Me: Jake is telling us that as a registered Democrat he just checks all the boxes he expected to check, and hasn’t devoted much, if any, thought to issues, but he has strong opinions on them anyway. Jake may be the most typical young voter featured in the story.
Kelly Ocotl, 28 [Milwaukee]: “We have a son, so education is a big one. But the economy as well, you know, just trying to provide for our family is really important and how it’s kind of tanking right now.”
Me: Kelly is the kind of young voter that gives Democrats nightmares.
Kish Williams, 25 [Philadelphia]: “I know everyone’s, you know, talking about L.G.B.T. politics, trans rights, trans issues, trans protection and medication, and, being a trans individual myself, that’s a concern for me. And also, for Philadelphia specifically, I’m really interested in seeing what people are doing with the food and homelessness crisis we’re having right now.”
Me: Has there ever in U.S. history been a group as tiny and relatively insignificant as the trans population that has demanded and received such disproportional attention in national affairs?
“Trump did a lot for small-business owners that a lot of people don’t know about. I voted for Biden last time and wanted to give him a chance.” = I gave more weight to the approval of my friends than to my own experience.

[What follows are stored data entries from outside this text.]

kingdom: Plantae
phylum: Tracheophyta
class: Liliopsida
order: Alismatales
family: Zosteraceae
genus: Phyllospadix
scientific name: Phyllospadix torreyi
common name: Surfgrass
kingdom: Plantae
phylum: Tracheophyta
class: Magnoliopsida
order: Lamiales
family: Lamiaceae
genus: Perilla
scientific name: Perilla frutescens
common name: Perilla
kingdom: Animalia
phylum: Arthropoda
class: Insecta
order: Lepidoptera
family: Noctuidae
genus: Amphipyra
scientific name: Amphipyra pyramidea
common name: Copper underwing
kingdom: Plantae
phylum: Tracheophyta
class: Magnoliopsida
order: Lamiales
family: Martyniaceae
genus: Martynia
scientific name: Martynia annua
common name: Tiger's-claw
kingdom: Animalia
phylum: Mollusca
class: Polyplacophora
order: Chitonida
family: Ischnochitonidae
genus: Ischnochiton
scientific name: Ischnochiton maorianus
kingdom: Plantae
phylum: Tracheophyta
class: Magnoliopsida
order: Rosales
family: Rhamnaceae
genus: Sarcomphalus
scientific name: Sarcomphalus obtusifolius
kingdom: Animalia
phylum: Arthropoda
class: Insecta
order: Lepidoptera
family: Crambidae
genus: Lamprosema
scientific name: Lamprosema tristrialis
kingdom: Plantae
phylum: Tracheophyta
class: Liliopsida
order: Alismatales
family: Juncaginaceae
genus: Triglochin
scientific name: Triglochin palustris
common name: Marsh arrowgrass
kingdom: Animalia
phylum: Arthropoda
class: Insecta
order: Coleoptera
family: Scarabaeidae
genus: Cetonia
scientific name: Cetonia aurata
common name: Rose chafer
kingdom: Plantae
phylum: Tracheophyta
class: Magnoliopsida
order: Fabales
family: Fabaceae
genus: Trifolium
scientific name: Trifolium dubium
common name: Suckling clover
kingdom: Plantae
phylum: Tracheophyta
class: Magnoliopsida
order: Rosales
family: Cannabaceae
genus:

Squishy ethics. Not strong enough to do what he thought was right, regardless of the noise his friends were making. But not weak enough to allow him to vote as he wanted and then just lie to them about it.
You should have saved this for a Halloween post, Jack, because some of that is pretty frightening stuff…
That’s a definite maybe. He may be coming at this with the same responsible attitude that understands “charity begins at home” as meaning “charity begins where you know what you are doing” and without implying that that zone should not be widened further. If so, it is a very responsible approach by someone who is aware of his own limitations. Would you have him jump in anyway, without first dealing with those?
To be fair, neither do any U.S. citizens have a moral right to be anywhere in the world except those areas that were acquired by the U.S.A. without force or fraud, like the Jackson Purchase. (And similar things can be said of many other peoples and places, e.g. all of England was stolen from the Welsh, apart from Berwick on Tweed and other areas that were stolen from the Scots – and that’s even without addressing whether those earlier inhabitants stole them before.) So this is a pragmatic rather than an ethical point: the current inhabitants are estopped from claiming any ethical high ground, as not coming to equity with clean hands.
Yes: the so-called Sons of Liberty and also John Brown’s lot, before they acted to change those facts on the ground and create new facts. However, it is arguable that the former were not part of U.S. history but of U.S. prehistory.